#### DATA FOR THIS TASK ####

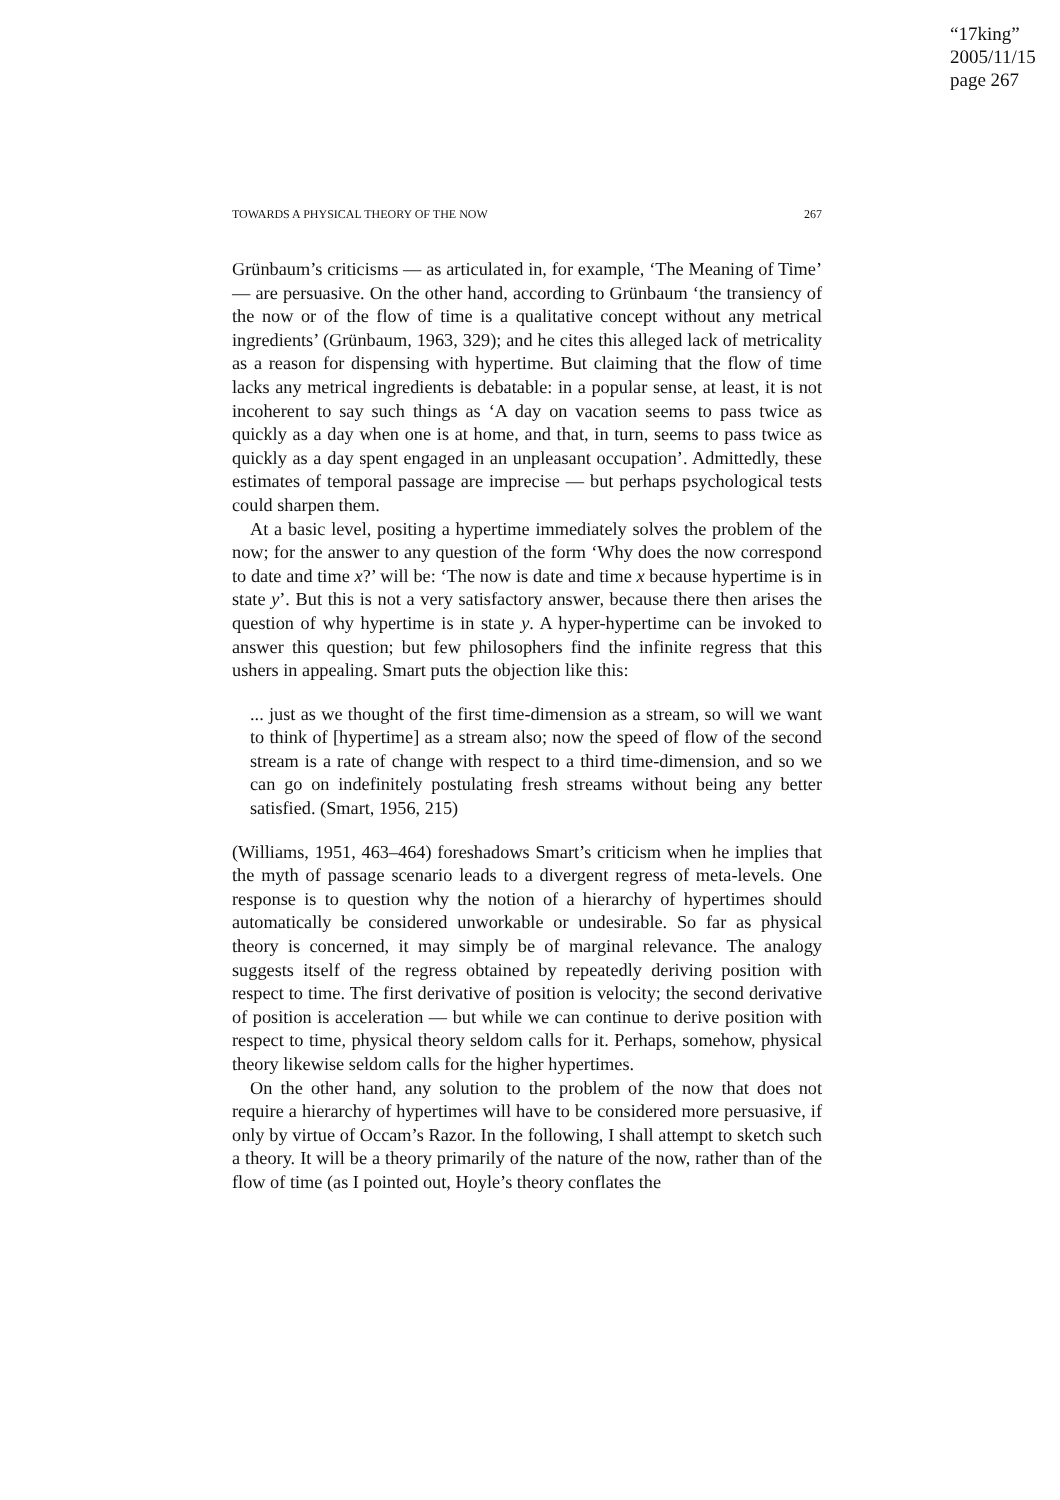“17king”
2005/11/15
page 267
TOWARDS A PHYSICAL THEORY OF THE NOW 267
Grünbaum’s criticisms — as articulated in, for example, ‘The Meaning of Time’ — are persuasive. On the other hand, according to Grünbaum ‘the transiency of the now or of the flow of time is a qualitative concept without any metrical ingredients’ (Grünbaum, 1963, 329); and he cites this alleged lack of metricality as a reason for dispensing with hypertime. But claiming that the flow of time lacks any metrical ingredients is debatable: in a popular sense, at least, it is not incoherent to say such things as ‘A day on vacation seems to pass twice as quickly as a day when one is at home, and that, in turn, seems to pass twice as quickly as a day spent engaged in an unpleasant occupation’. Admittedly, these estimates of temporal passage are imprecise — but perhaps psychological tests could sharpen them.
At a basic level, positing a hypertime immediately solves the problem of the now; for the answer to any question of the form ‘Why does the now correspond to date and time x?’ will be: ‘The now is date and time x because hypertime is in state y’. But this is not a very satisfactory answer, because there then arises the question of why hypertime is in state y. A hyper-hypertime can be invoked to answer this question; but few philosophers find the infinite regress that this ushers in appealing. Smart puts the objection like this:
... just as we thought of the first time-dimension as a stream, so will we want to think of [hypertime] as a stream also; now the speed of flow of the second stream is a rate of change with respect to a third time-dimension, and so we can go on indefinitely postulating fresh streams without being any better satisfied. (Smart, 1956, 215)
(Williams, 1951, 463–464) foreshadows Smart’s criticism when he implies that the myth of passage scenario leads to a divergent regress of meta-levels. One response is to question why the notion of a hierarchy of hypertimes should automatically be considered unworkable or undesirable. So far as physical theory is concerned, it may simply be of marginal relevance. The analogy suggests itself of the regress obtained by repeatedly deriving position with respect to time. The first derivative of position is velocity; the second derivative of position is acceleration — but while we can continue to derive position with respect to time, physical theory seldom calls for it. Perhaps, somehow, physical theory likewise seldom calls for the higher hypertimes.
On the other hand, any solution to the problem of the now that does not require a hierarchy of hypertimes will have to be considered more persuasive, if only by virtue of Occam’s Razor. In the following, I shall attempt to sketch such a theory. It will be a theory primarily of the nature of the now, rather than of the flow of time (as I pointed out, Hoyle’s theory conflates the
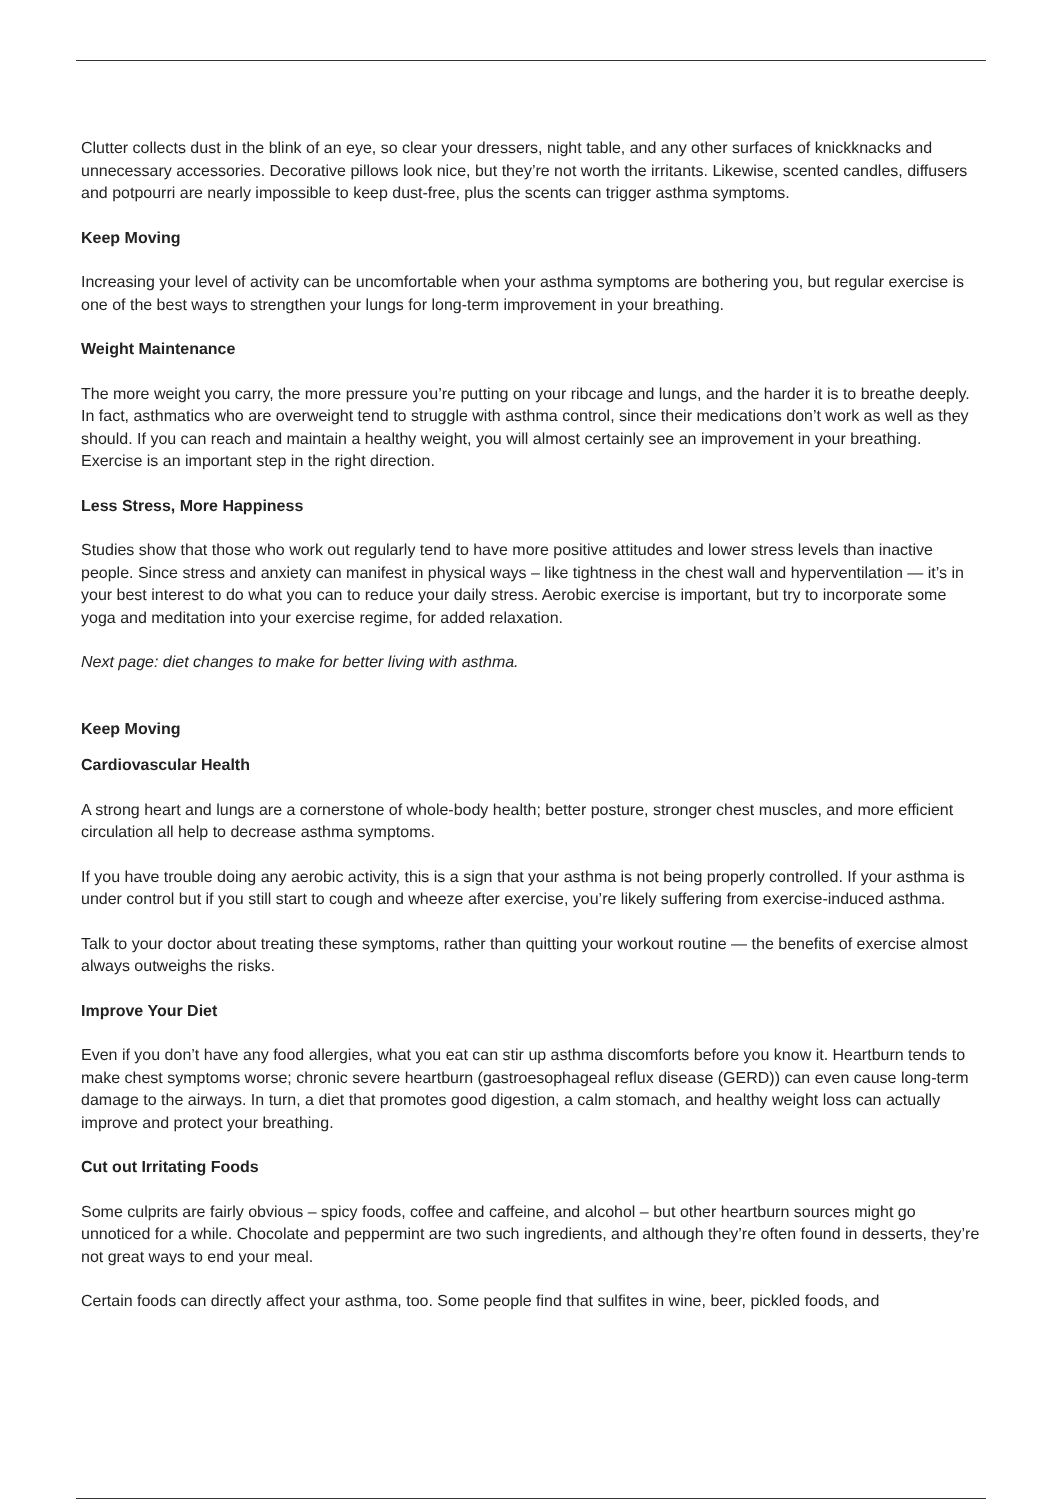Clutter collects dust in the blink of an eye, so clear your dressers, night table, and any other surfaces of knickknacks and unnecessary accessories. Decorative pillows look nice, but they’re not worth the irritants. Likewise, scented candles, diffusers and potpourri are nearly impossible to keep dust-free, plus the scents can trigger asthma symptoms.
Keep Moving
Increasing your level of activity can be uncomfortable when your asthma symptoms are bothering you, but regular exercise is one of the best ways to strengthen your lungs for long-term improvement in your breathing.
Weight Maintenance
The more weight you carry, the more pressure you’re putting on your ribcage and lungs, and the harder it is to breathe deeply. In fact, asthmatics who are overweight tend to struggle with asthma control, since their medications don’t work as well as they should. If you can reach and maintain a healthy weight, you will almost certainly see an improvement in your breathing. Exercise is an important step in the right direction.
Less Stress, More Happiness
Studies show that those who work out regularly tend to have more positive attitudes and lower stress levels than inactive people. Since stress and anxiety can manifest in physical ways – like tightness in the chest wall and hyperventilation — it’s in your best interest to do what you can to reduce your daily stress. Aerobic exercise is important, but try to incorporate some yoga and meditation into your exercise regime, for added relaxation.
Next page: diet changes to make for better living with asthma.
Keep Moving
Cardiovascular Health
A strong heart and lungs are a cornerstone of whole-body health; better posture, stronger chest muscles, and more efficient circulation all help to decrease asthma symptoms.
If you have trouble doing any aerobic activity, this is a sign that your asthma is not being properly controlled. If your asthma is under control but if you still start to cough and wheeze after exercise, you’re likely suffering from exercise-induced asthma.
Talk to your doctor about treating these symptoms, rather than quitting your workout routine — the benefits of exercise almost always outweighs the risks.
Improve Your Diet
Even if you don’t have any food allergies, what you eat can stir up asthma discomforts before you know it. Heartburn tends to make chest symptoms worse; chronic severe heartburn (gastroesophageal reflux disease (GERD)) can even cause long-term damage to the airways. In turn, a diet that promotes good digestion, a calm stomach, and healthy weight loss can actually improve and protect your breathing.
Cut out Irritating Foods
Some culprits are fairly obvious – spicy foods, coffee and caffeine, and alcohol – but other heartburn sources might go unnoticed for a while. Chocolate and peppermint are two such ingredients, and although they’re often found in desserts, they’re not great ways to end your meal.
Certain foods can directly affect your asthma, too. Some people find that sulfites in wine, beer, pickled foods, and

####

Your answer must consist solely of the lines above between the line holding "Even if you" and the line holding "Cut out Irritating Foods", inclusive, copied exactly.

» **SOLUTION TO THIS EXERCISE**
Even if you don’t have any food allergies, what you eat can stir up asthma discomforts before you know it. Heartburn tends to make chest symptoms worse; chronic severe heartburn (gastroesophageal reflux disease (GERD)) can even cause long-term damage to the airways. In turn, a diet that promotes good digestion, a calm stomach, and healthy weight loss can actually improve and protect your breathing.
Cut out Irritating Foods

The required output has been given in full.